The number of topically applied therapeutic agents, either for local treatment or systemic delivery, has substantially increased over last decades. Millions of baby boomers use transdermal estradiol or testosterone for hormone replacement. However, the safety of these therapies over full lifetimes needs to be evaluated and addressed from a public health perspective. In general, only 1% to 20% of medicines topically applied to the skin surface are absorbed into living cutaneous tissue or the systemic circulation during a 24-hour period. The efficiency of transdermal delivery on balance is better, but still more drug is usually left in patches than is actually therapeutically used.
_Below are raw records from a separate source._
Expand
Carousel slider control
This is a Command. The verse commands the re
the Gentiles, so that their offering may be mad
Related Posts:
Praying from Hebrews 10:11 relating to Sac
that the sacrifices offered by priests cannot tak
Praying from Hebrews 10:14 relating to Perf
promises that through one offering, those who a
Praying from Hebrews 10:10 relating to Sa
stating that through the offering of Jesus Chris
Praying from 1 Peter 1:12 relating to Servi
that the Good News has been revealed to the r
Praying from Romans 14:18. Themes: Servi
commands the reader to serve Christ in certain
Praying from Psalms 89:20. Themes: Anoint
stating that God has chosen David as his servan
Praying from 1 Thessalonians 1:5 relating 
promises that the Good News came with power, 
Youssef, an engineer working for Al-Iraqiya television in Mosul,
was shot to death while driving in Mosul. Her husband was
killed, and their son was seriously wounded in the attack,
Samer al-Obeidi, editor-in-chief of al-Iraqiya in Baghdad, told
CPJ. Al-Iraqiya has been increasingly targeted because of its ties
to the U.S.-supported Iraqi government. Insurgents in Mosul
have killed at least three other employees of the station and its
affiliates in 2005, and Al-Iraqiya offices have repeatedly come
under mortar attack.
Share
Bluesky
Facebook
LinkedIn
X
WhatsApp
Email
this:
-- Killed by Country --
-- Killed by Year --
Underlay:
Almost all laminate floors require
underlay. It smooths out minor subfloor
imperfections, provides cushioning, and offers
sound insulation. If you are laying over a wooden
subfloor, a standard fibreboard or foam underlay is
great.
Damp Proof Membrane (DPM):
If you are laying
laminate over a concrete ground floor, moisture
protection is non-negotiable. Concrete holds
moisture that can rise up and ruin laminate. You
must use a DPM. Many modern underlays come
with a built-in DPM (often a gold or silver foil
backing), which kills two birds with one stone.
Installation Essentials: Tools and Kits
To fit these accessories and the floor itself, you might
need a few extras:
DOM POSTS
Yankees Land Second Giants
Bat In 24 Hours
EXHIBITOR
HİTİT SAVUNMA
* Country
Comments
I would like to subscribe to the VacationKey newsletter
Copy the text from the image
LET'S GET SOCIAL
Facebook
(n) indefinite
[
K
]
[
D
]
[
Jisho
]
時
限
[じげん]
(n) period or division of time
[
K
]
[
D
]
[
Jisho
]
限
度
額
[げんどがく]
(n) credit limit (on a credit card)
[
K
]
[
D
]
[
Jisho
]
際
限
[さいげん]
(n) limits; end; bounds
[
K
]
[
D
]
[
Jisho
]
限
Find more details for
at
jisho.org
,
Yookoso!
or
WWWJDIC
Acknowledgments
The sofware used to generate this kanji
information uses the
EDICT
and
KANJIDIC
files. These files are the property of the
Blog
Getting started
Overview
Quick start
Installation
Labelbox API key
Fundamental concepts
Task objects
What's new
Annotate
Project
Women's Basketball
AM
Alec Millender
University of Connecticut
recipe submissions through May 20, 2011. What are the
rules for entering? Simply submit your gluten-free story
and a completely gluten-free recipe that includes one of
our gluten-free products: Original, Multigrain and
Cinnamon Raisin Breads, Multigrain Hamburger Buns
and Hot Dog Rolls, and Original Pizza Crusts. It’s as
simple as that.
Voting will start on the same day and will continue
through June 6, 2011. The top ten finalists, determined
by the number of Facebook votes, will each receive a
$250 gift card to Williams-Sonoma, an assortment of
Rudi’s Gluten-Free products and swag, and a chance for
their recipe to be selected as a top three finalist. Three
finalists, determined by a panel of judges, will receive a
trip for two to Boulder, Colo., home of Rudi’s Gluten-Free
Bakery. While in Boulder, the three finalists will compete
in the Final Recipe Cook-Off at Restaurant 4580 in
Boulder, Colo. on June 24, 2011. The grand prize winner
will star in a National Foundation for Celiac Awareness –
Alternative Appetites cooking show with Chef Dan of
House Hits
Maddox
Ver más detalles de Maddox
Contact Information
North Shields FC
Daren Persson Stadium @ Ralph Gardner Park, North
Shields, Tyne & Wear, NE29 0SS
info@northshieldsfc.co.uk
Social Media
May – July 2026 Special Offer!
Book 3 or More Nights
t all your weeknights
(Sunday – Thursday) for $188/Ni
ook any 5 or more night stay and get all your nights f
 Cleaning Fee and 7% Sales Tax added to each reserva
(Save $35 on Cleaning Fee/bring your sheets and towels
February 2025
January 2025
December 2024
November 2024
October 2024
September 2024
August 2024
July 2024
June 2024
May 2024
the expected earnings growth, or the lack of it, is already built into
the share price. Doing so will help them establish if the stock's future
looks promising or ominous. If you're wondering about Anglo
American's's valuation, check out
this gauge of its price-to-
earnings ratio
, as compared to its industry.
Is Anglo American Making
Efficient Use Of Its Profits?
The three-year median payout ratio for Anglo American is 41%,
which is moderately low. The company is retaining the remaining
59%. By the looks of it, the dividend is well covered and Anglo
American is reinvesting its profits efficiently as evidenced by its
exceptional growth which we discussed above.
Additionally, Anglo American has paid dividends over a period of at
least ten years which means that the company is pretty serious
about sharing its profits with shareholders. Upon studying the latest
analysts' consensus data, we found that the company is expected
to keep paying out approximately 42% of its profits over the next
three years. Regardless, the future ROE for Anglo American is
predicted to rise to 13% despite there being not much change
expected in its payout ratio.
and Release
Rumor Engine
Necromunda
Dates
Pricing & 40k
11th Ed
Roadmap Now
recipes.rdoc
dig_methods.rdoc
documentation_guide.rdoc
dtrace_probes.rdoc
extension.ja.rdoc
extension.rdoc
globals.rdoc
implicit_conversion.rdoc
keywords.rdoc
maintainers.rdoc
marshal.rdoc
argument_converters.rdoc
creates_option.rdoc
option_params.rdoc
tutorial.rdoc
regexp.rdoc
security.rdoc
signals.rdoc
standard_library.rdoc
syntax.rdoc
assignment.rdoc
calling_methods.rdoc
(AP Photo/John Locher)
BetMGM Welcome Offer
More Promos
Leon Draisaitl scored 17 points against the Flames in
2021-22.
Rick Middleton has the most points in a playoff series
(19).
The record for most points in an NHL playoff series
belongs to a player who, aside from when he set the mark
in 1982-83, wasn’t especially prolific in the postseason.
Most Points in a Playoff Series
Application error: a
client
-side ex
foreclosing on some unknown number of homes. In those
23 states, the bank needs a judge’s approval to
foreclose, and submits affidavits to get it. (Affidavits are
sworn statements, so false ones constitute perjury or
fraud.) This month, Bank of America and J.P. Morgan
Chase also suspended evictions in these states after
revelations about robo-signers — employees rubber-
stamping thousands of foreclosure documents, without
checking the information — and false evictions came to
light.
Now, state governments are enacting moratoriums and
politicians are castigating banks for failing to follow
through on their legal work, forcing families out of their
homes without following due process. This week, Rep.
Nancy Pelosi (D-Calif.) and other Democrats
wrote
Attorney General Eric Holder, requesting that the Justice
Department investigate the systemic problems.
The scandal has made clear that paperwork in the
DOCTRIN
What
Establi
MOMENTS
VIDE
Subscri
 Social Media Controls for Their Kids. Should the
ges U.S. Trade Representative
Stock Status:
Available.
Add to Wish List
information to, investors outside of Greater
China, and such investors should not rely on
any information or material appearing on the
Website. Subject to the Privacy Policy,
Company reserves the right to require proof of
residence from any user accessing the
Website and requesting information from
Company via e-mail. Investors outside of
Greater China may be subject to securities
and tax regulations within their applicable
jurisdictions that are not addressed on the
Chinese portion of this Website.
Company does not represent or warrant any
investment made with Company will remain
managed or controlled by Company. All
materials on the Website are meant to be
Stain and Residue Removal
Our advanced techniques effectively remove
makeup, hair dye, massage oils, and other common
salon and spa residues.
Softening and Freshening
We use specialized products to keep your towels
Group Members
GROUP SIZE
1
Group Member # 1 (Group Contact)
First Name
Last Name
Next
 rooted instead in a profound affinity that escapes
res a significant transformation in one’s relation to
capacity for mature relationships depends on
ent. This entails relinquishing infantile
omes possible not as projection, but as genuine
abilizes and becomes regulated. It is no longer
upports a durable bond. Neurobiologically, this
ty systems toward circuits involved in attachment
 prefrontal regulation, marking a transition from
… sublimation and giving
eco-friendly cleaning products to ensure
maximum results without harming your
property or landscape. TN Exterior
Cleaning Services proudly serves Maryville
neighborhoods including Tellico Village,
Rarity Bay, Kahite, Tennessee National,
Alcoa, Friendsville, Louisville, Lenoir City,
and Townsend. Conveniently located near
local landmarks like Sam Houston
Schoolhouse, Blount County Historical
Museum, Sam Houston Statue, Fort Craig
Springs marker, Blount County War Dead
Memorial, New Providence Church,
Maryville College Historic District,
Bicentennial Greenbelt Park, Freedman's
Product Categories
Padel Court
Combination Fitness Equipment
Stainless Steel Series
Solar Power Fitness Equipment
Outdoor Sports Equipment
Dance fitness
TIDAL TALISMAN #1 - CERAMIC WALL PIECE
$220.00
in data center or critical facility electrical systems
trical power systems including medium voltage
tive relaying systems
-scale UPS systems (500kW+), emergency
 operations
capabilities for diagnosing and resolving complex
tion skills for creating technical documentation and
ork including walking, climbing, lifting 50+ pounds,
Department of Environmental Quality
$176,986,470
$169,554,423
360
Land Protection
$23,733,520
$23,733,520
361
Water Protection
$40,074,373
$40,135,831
The rest of the medicine stays on the skin surface, within the superficial layers of skin, in the applied patches, or is transferred to clothing, etc., when semisolids and patches are applied. Therefore, the fate and safety of nonabsorbed medicine on the skin surface has to be evaluated not only for patients but also for the others who might have close or direct skin contact with them. Several studies have showed the measurable transfer of topically applied testosterone and estradiol gels (85,86). As a consequence of the public safety concern, the potential for testosterone transfer has been included in the new labeling of products that contain this ingredient. It is important for physicians, nurses, pharmacists, and patients to understand that pharmacological significant or clinically undesirable transfer of topically applied therapeutic agents can occur and should be avoided. The same is true for patches as these have been transferred from patient to a loved one following intimate contact, with very serious ill effects. The used patches should be collected and kept away from children. The application sites of patches, gels, creams, or ointments should be thoroughly washed before having contact with partners, children, and others. Furthermore, the environmental impact of nonabsorptable medicines and hormones following the massive and long-term use of topical products has not been fully investigated and understood.